本文件旨在提供额外说明，并改善生物等效性研究设计和数据分析的协调。

ICH has released a reflection paper on pursuing opportunities for harmonization in using real-world data to generate real-world evidence, with a focus on effectiveness of medicines.

ICH发布了一份反思文件，旨在寻求通过使用真实世界数据生成真实世界证据的协调机会，重点关注药物的有效性。

The objectives of this Reflection Paper are:

• To engage ICH on convergence of terminology for RWD and RWE, on the format for protocols and reports of study results submitted to regulatory agencies throughout the lifecycle of medicinal products, and on promoting registration of protocols and reports;

• To inform the assessment of RWD and RWE for regulatory purposes.

本反思文件的目的是：

• ICH就RWD和RWE术语的一致性、药品整个生命周期内提交给监管机构的研究结果的方案和报告格式，以及促进方案和报告的注册等问题的合作；

• 为监管目的，提供RWD和RWE的评估信息。

This Reflection Paper represents the initial step of an incremental approach towards harmonization of regulatory RWE guidance.

本反思文件代表了逐步协调RWE监管指南的初步步骤。

The aim of this paper is expected to be higher quality of RWE that can substantively contribute to the body of evidence supporting the benefit and risk of medicines whilst maintaining evidentiary standards in regulatory decision-making.

本文的目的预期是更高质量的RWE，可实质性地有助于支持药物获益和风险的大量证据，同时在监管决策中维持证据标准。

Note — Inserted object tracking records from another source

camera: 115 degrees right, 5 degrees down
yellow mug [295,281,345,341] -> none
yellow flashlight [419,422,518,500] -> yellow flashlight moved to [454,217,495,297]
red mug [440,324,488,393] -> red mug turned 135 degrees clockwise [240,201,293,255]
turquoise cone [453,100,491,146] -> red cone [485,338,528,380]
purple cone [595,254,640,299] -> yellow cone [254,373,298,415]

ICH has released a Final Concept Paper E22 EWG: General Considerations for Patient Preference Studies Dated 27 May 2024.  A new ICH efficacy guideline is proposed about general considerations for patient preference studies (PPS) to inform drug development and related decisions for medical products. The guideline aims to optimize the use of patient preference information as input to pharmaceutical product development using a globally harmonised framework and allow regulatory authorities and the pharmaceutical industry to benefit from harmonised approaches for PPS throughout drug development including, where applicable, submission to different regulatory agencies.

ICH发布了最终概念文件E22 EWG：2024年5月27日的患者偏好研究的一般考虑。  针对患者偏好研究（PPS）的一般考虑，拟定了一个新的ICH疗效指南，以指导药品开发和相关决策。本指导原则旨在使用全球协调框架优化将患者偏好信息作为药品开发的输入信息，并允许监管机构和制药行业在整个药物开发过程中从PPS协调方法中获益，包括向不同监管机构的申报（如适用）。

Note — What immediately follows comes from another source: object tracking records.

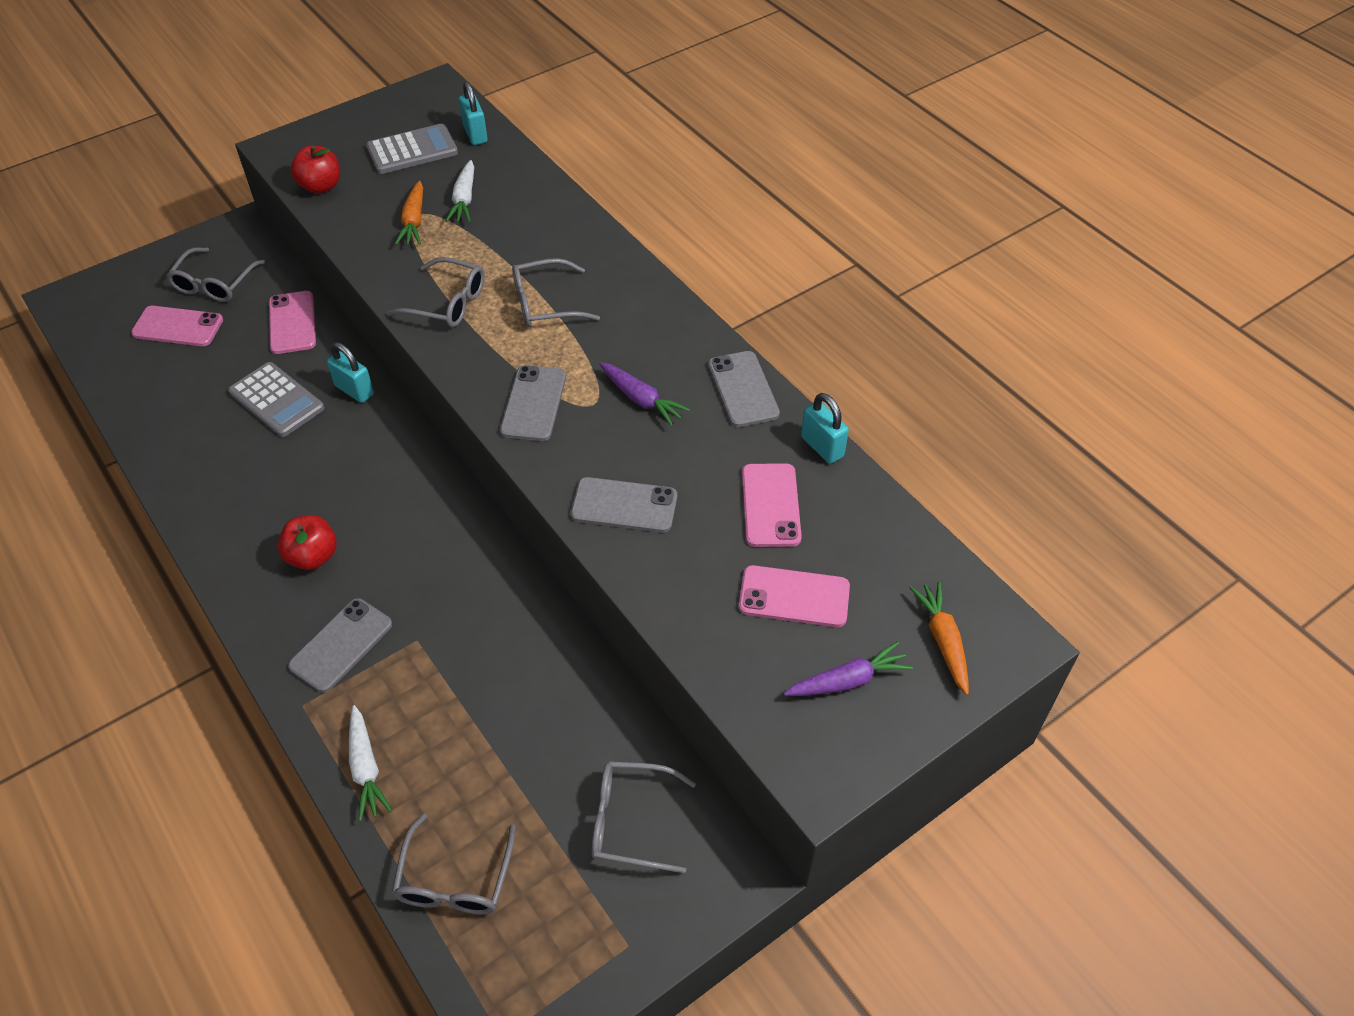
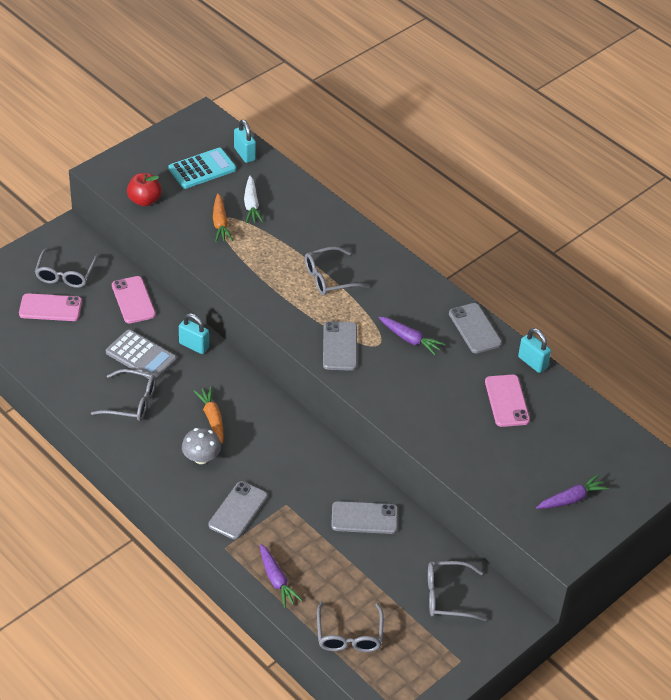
camera: 10 degrees left, 5 degrees down
red apple [278,515,337,570] -> grey mushroom [182,428,221,464]
white carrot [349,705,392,822] -> purple carrot [260,544,303,608]
grey calculator [366,124,458,174] -> turquoise calculator [168,148,236,189]
grey glasses [387,257,485,327] -> grey glasses moved to [91,369,156,421]
grey phone [571,477,677,533] -> grey phone moved to [331,501,398,534]
pink phone [739,565,850,627] -> none
orange carrot [910,582,969,695] -> orange carrot moved to [194,386,224,444]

The new guidance will help identify situations where PPS can have greater impact, recommending suitable approaches depending on the study objectives.

新指南将有助于确定PPS可能产生更大影响的情况，根据研究目的推荐适当的方法。

The activation of this ICH project is likely to create momentum and benefit to the field already during drafting and after publication of the Step 2a/b document (foreseen after 18 months from initiation of EWG activities). 

本ICH项目的启动可能会在起草期间和步骤2a/b文件发表后（预计在EWG活动启动18个月后）为该领域带来势头和益处。